WeWOOD
- Founded: 2010; 16 years ago (as Fratelli Diversi) Italy
- Founders: Alessandro Rosano Daniele Guidi Emma Bogren
- Headquarters: Lamporecchio, Italy
- Products: Wooden watches
- Website: we-wood.com

= WeWOOD =

WeWOOD is a watch brand that manufacturers wooden watches and wooden furniture. The headquarters of the company is located in Lamporecchio and a North American regional office is located in Los Angeles.

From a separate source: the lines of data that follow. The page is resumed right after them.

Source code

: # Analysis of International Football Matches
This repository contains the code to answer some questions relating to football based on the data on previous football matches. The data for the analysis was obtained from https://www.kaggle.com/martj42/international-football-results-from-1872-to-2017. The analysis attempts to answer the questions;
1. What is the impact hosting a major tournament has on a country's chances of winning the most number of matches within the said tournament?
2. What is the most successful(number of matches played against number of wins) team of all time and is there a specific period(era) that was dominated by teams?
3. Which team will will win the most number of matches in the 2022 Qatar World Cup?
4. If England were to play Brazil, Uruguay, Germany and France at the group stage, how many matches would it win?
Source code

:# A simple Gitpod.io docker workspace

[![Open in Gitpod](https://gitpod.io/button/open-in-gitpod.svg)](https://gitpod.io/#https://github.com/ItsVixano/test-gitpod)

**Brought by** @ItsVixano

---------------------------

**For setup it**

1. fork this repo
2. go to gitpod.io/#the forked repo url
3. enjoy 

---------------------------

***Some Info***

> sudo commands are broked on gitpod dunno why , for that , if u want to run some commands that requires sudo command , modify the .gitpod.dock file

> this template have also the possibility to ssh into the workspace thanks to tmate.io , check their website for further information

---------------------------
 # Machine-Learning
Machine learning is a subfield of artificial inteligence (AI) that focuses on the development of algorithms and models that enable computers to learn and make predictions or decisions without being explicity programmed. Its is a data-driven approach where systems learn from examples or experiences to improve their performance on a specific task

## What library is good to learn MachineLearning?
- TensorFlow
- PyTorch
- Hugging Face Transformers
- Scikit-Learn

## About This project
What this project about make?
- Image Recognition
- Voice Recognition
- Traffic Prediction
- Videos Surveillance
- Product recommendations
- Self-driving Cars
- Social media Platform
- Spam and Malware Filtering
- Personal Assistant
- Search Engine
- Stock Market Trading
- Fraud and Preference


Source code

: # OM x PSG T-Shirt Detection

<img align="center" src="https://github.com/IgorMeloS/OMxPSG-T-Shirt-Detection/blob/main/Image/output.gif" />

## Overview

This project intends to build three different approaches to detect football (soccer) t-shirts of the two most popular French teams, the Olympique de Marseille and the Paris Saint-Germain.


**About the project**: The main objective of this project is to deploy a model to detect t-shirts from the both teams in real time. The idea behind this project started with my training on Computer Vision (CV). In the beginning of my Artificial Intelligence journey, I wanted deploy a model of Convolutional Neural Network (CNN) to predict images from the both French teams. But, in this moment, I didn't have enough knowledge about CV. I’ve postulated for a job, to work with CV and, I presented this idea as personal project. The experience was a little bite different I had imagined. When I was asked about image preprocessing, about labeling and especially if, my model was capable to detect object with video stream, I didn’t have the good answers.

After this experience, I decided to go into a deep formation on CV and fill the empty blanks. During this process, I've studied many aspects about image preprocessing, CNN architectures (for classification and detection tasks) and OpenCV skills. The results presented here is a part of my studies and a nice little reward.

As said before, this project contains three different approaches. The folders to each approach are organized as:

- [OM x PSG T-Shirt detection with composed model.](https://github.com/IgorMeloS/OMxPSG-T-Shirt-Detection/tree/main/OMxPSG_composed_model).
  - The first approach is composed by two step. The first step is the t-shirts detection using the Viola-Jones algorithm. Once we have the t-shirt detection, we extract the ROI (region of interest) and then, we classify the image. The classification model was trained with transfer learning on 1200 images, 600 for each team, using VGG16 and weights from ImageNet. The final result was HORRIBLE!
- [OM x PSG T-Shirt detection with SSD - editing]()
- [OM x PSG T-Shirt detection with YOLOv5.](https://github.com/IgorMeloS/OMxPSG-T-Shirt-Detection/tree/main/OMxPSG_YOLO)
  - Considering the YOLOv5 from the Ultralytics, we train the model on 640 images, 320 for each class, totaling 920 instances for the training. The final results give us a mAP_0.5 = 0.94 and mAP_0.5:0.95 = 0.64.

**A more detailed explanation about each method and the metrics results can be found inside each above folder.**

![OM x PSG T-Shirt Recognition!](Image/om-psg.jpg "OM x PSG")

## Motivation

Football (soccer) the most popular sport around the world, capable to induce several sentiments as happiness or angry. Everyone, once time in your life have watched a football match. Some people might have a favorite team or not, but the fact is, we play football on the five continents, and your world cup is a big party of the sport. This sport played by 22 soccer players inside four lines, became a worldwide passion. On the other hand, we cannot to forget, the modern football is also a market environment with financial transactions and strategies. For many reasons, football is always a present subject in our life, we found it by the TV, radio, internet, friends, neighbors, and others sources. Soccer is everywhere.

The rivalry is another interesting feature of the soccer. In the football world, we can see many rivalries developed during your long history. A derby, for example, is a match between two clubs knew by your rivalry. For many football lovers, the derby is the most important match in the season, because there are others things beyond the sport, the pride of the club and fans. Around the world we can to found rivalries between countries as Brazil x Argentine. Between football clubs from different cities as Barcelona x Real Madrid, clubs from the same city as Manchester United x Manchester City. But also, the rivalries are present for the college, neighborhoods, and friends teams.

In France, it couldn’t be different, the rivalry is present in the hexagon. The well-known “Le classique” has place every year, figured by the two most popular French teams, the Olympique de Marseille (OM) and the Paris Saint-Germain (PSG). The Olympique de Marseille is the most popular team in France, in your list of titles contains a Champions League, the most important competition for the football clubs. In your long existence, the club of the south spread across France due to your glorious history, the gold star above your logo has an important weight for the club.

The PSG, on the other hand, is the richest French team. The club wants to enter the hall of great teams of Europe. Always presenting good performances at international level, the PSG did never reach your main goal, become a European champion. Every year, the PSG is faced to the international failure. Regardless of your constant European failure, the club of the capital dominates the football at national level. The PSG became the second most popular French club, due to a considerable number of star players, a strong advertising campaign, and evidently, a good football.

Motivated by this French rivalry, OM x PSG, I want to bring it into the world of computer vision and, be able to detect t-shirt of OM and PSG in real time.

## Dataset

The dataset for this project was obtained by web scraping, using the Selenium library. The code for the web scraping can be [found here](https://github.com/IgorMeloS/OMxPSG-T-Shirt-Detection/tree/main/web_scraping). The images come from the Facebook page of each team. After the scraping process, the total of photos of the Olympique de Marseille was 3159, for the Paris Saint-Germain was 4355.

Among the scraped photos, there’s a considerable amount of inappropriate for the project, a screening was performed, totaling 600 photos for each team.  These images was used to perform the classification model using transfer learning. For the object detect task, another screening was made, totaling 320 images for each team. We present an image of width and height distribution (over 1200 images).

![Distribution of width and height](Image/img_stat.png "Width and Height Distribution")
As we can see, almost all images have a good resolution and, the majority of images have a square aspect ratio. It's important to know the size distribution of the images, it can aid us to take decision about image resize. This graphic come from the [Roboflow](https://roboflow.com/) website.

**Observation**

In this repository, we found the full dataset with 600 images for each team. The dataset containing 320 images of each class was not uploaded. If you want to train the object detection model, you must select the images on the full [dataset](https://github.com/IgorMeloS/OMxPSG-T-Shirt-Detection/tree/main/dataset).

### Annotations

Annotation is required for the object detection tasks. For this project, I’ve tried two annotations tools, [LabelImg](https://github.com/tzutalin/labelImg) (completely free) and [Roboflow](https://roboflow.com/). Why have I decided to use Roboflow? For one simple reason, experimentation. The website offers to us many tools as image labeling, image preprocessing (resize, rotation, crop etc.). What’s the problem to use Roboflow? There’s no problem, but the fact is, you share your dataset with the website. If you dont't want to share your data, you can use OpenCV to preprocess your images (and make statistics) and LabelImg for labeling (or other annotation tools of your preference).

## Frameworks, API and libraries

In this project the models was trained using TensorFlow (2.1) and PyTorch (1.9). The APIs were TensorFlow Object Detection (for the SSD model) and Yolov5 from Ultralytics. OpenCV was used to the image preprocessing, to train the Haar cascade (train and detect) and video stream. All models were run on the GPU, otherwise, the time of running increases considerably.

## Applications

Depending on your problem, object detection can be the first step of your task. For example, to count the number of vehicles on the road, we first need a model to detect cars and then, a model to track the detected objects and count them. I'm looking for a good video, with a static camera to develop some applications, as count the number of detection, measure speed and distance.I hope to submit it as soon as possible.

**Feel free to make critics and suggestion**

According to WeWOOD, the company plants a tree for every watch sold.

==History==
WeWOOD was developed in 2009 in Italy and its trademark was registered by Alessandro Rosano, Daniele Guidi and Emma Bogren in 2010, under the company name Fratelli Diversi. Prior to starting the company, Guidi was an accessories distributor and Rosano was a shoe designer. After a year of operations, the company opened a regional office in the United States in Fall 2011.

Initially the company sold two designs, Date (analog) and Crono (digital). WeWOOD watches were launched in the United Kingdom in March 2011.

WeWOOD works with American Forests to plant trees in North America and Trees for the Future to plant trees in other countries. By the end of 2013, the company had planted 250,000 trees.

==Description==
WeWOOD manufactures watches completely from wood with the exception of the glass, movement, battery, pins and clasp. The watches use Japanese Miyota movement pieces. WeWOOD also manufactures multi-wood watches. The wood used in watches is hypo-allergenic and is not treated with chemicals. Therefore, the watches are not waterproof. The company uses different woods to derive different colors for the watches and does not use dyes to alter the color of the wood. The company uses recycled wood for manufacturing watches.

The designs of WeWOOD watches are prepared in Italy and the watches are manufactured in Indonesia and China. The company has offices in Los Angeles and Lamporecchio.